What this task involves
Where the line with "33. R. Parker." appears below, start writing out lines exactly, and finish with the line with "35. S. Shekhar.", which is included; write out nothing else.

Saved data entries

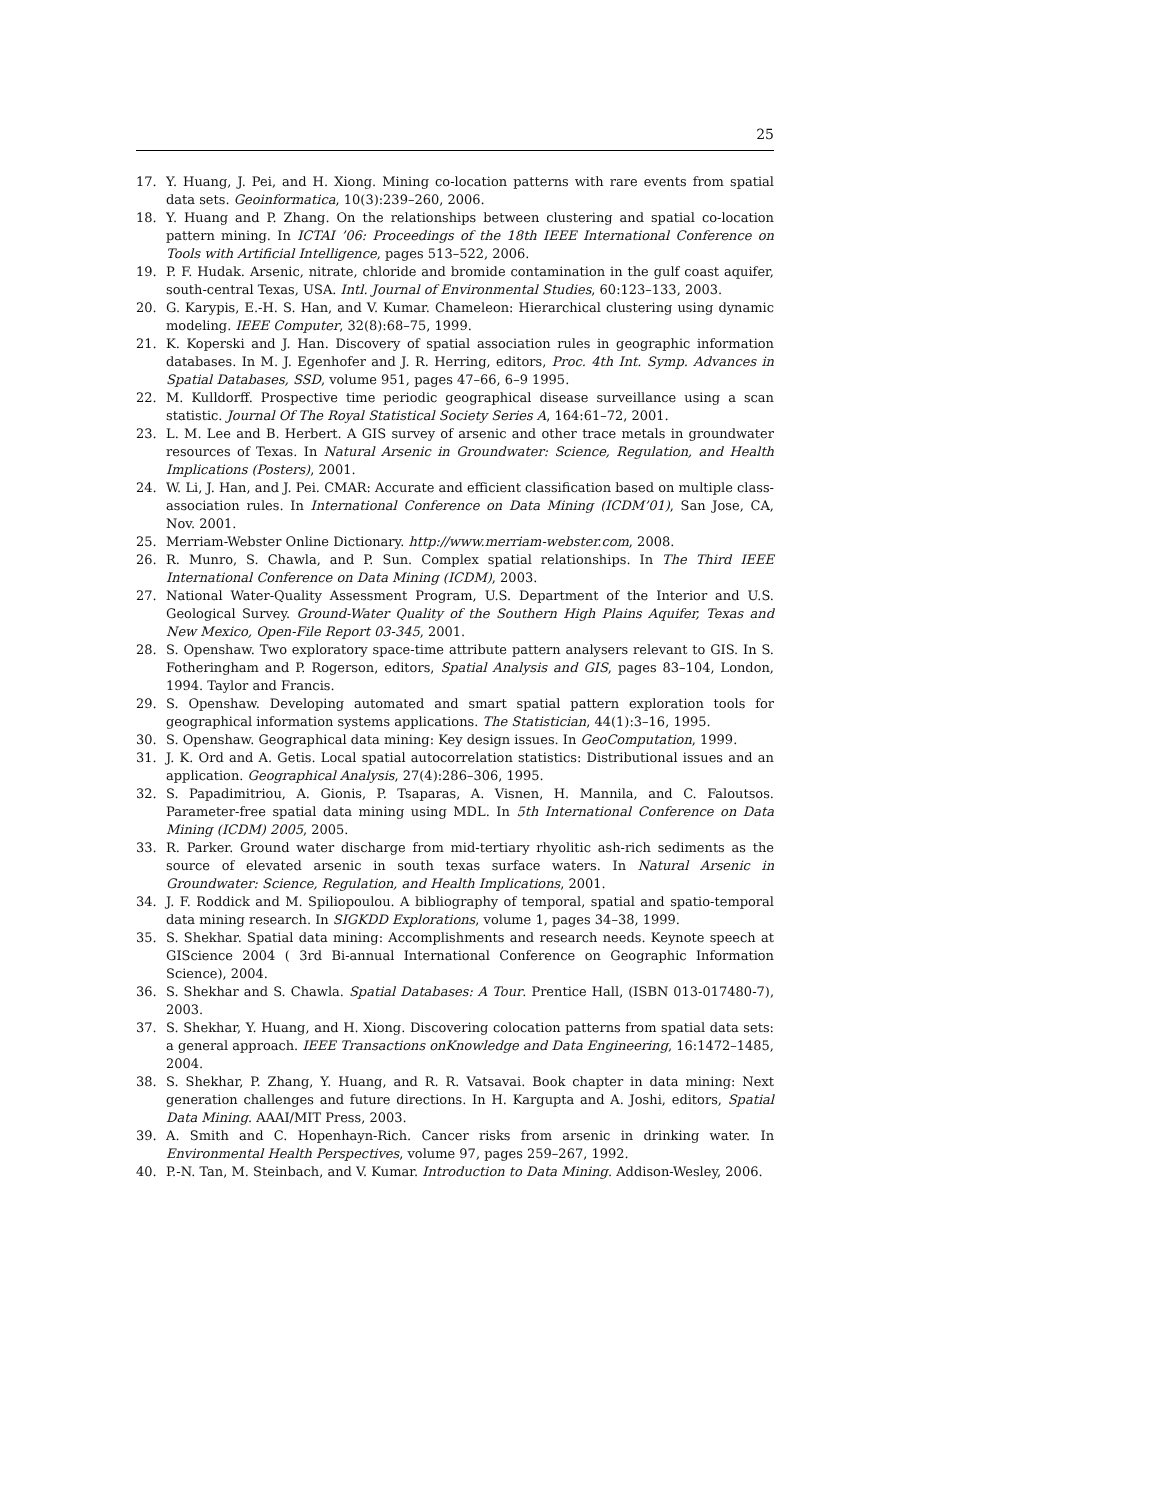25
17. Y. Huang, J. Pei, and H. Xiong. Mining co-location patterns with rare events from spatial data sets. Geoinformatica, 10(3):239–260, 2006.
18. Y. Huang and P. Zhang. On the relationships between clustering and spatial co-location pattern mining. In ICTAI ’06: Proceedings of the 18th IEEE International Conference on Tools with Artificial Intelligence, pages 513–522, 2006.
19. P. F. Hudak. Arsenic, nitrate, chloride and bromide contamination in the gulf coast aquifer, south-central Texas, USA. Intl. Journal of Environmental Studies, 60:123–133, 2003.
20. G. Karypis, E.-H. S. Han, and V. Kumar. Chameleon: Hierarchical clustering using dynamic modeling. IEEE Computer, 32(8):68–75, 1999.
21. K. Koperski and J. Han. Discovery of spatial association rules in geographic information databases. In M. J. Egenhofer and J. R. Herring, editors, Proc. 4th Int. Symp. Advances in Spatial Databases, SSD, volume 951, pages 47–66, 6–9 1995.
22. M. Kulldorff. Prospective time periodic geographical disease surveillance using a scan statistic. Journal Of The Royal Statistical Society Series A, 164:61–72, 2001.
23. L. M. Lee and B. Herbert. A GIS survey of arsenic and other trace metals in groundwater resources of Texas. In Natural Arsenic in Groundwater: Science, Regulation, and Health Implications (Posters), 2001.
24. W. Li, J. Han, and J. Pei. CMAR: Accurate and efficient classification based on multiple class-association rules. In International Conference on Data Mining (ICDM’01), San Jose, CA, Nov. 2001.
25. Merriam-Webster Online Dictionary. http://www.merriam-webster.com, 2008.
26. R. Munro, S. Chawla, and P. Sun. Complex spatial relationships. In The Third IEEE International Conference on Data Mining (ICDM), 2003.
27. National Water-Quality Assessment Program, U.S. Department of the Interior and U.S. Geological Survey. Ground-Water Quality of the Southern High Plains Aquifer, Texas and New Mexico, Open-File Report 03-345, 2001.
28. S. Openshaw. Two exploratory space-time attribute pattern analysers relevant to GIS. In S. Fotheringham and P. Rogerson, editors, Spatial Analysis and GIS, pages 83–104, London, 1994. Taylor and Francis.
29. S. Openshaw. Developing automated and smart spatial pattern exploration tools for geographical information systems applications. The Statistician, 44(1):3–16, 1995.
30. S. Openshaw. Geographical data mining: Key design issues. In GeoComputation, 1999.
31. J. K. Ord and A. Getis. Local spatial autocorrelation statistics: Distributional issues and an application. Geographical Analysis, 27(4):286–306, 1995.
32. S. Papadimitriou, A. Gionis, P. Tsaparas, A. Visnen, H. Mannila, and C. Faloutsos. Parameter-free spatial data mining using MDL. In 5th International Conference on Data Mining (ICDM) 2005, 2005.
33. R. Parker. Ground water discharge from mid-tertiary rhyolitic ash-rich sediments as the source of elevated arsenic in south texas surface waters. In Natural Arsenic in Groundwater: Science, Regulation, and Health Implications, 2001.
34. J. F. Roddick and M. Spiliopoulou. A bibliography of temporal, spatial and spatio-temporal data mining research. In SIGKDD Explorations, volume 1, pages 34–38, 1999.
35. S. Shekhar. Spatial data mining: Accomplishments and research needs. Keynote speech at GIScience 2004 ( 3rd Bi-annual International Conference on Geographic Information Science), 2004.
36. S. Shekhar and S. Chawla. Spatial Databases: A Tour. Prentice Hall, (ISBN 013-017480-7), 2003.
37. S. Shekhar, Y. Huang, and H. Xiong. Discovering colocation patterns from spatial data sets: a general approach. IEEE Transactions onKnowledge and Data Engineering, 16:1472–1485, 2004.
38. S. Shekhar, P. Zhang, Y. Huang, and R. R. Vatsavai. Book chapter in data mining: Next generation challenges and future directions. In H. Kargupta and A. Joshi, editors, Spatial Data Mining. AAAI/MIT Press, 2003.
39. A. Smith and C. Hopenhayn-Rich. Cancer risks from arsenic in drinking water. In Environmental Health Perspectives, volume 97, pages 259–267, 1992.
40. P.-N. Tan, M. Steinbach, and V. Kumar. Introduction to Data Mining. Addison-Wesley, 2006.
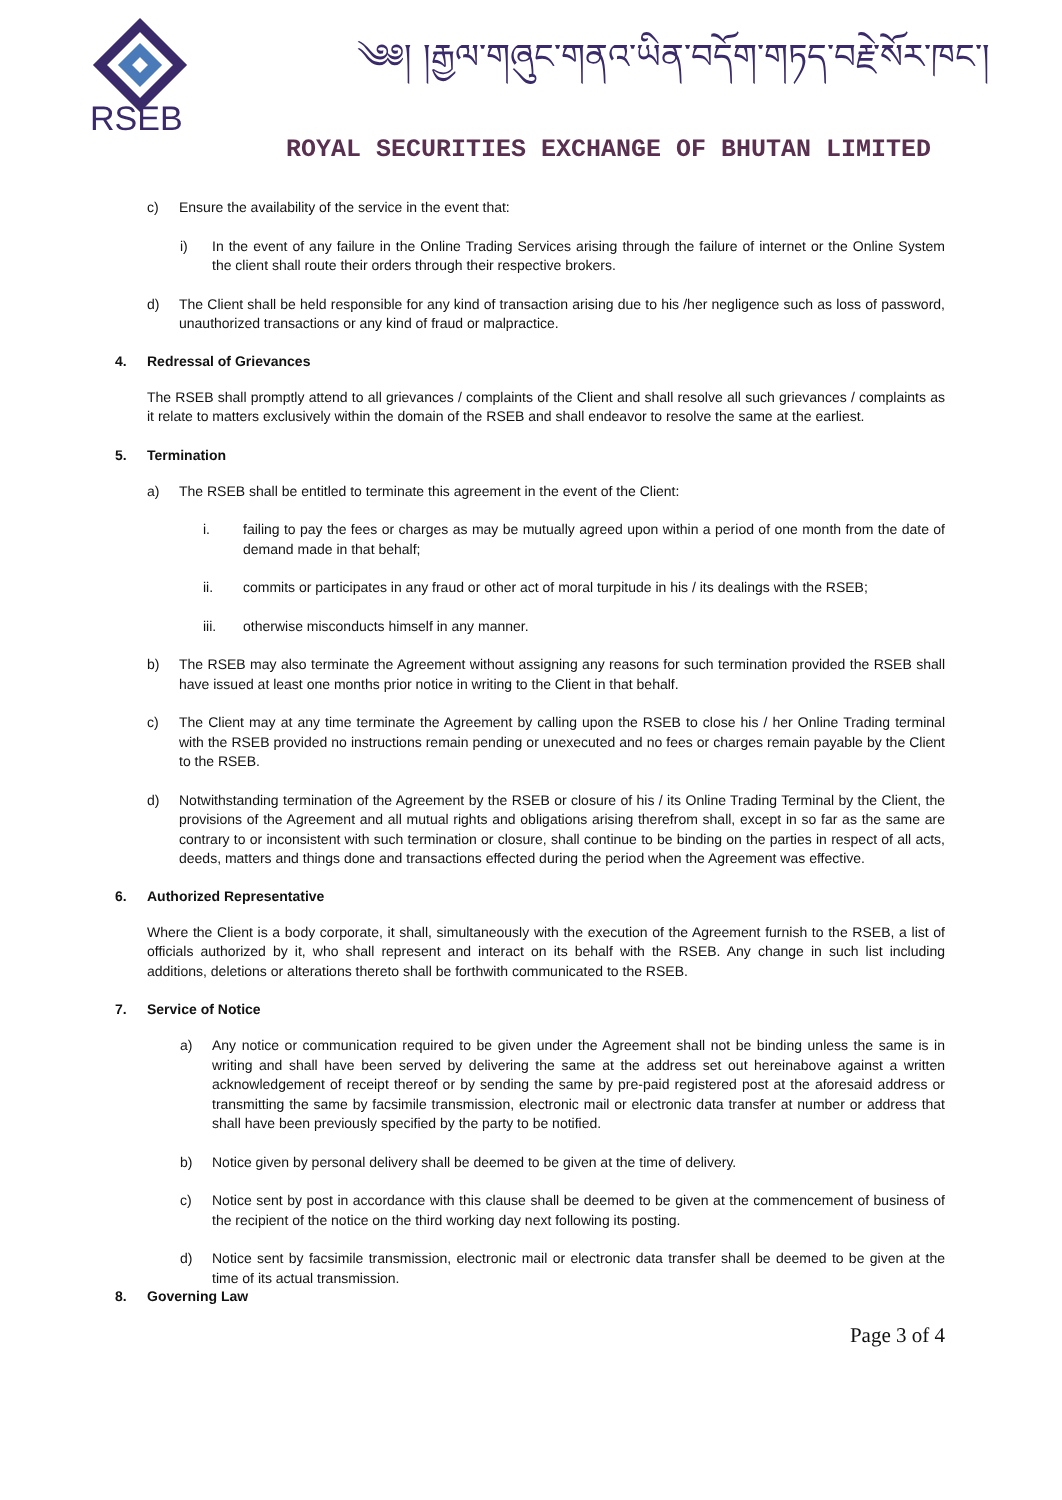RSEB
༄༅། །རྒྱལ་གཞུང་གནའ་ཡིན་བདོག་གཏད་བརྗེ་སོར་ཁང་།
ROYAL SECURITIES EXCHANGE OF BHUTAN LIMITED
c) Ensure the availability of the service in the event that:
i) In the event of any failure in the Online Trading Services arising through the failure of internet or the Online System the client shall route their orders through their respective brokers.
d) The Client shall be held responsible for any kind of transaction arising due to his /her negligence such as loss of password, unauthorized transactions or any kind of fraud or malpractice.
4. Redressal of Grievances
The RSEB shall promptly attend to all grievances / complaints of the Client and shall resolve all such grievances / complaints as it relate to matters exclusively within the domain of the RSEB and shall endeavor to resolve the same at the earliest.
5. Termination
a) The RSEB shall be entitled to terminate this agreement in the event of the Client:
i. failing to pay the fees or charges as may be mutually agreed upon within a period of one month from the date of demand made in that behalf;
ii. commits or participates in any fraud or other act of moral turpitude in his / its dealings with the RSEB;
iii. otherwise misconducts himself in any manner.
b) The RSEB may also terminate the Agreement without assigning any reasons for such termination provided the RSEB shall have issued at least one months prior notice in writing to the Client in that behalf.
c) The Client may at any time terminate the Agreement by calling upon the RSEB to close his / her Online Trading terminal with the RSEB provided no instructions remain pending or unexecuted and no fees or charges remain payable by the Client to the RSEB.
d) Notwithstanding termination of the Agreement by the RSEB or closure of his / its Online Trading Terminal by the Client, the provisions of the Agreement and all mutual rights and obligations arising therefrom shall, except in so far as the same are contrary to or inconsistent with such termination or closure, shall continue to be binding on the parties in respect of all acts, deeds, matters and things done and transactions effected during the period when the Agreement was effective.
6. Authorized Representative
Where the Client is a body corporate, it shall, simultaneously with the execution of the Agreement furnish to the RSEB, a list of officials authorized by it, who shall represent and interact on its behalf with the RSEB. Any change in such list including additions, deletions or alterations thereto shall be forthwith communicated to the RSEB.
7. Service of Notice
a) Any notice or communication required to be given under the Agreement shall not be binding unless the same is in writing and shall have been served by delivering the same at the address set out hereinabove against a written acknowledgement of receipt thereof or by sending the same by pre-paid registered post at the aforesaid address or transmitting the same by facsimile transmission, electronic mail or electronic data transfer at number or address that shall have been previously specified by the party to be notified.
b) Notice given by personal delivery shall be deemed to be given at the time of delivery.
c) Notice sent by post in accordance with this clause shall be deemed to be given at the commencement of business of the recipient of the notice on the third working day next following its posting.
d) Notice sent by facsimile transmission, electronic mail or electronic data transfer shall be deemed to be given at the time of its actual transmission.
8. Governing Law
Page 3 of 4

Finished task
33. R. Parker. Ground water discharge from mid-tertiary rhyolitic ash-rich sediments as the source of elevated arsenic in south texas surface waters. In Natural Arsenic in Groundwater: Science, Regulation, and Health Implications, 2001.
34. J. F. Roddick and M. Spiliopoulou. A bibliography of temporal, spatial and spatio-temporal data mining research. In SIGKDD Explorations, volume 1, pages 34–38, 1999.
35. S. Shekhar. Spatial data mining: Accomplishments and research needs. Keynote speech at GIScience 2004 ( 3rd Bi-annual International Conference on Geographic Information Science), 2004.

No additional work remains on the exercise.